▶ Task to complete
Count the lines in the records below that contain the string "value", treating uppercase and lowercase as distinct. Return only the resulting number.

BEGIN Source records

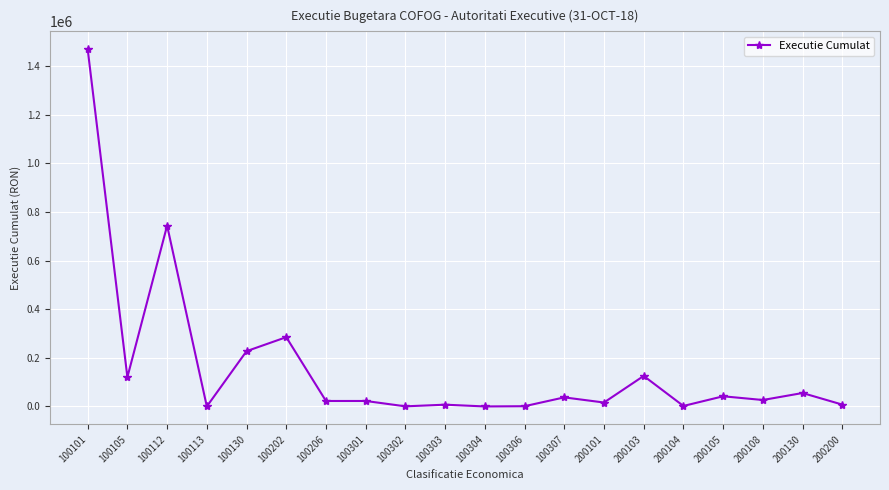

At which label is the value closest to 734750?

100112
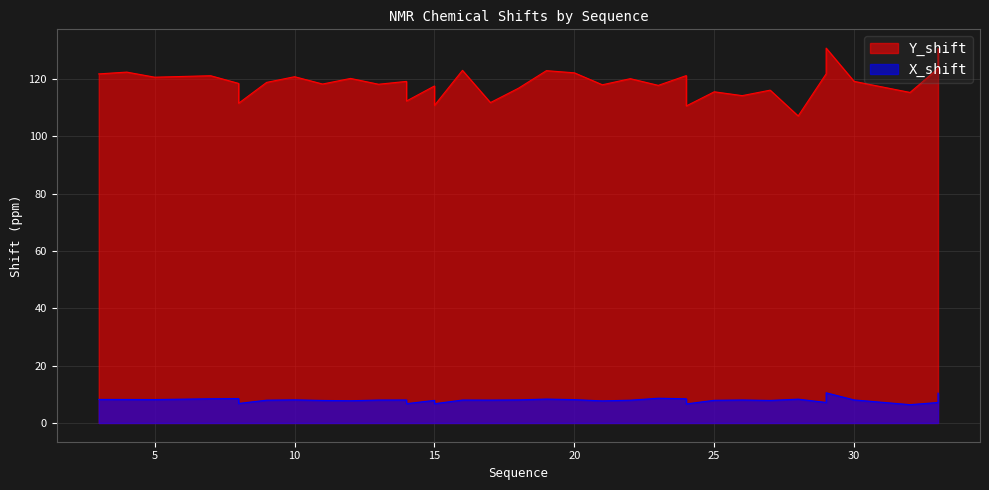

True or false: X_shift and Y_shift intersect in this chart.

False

END Source records

▶ Task result
1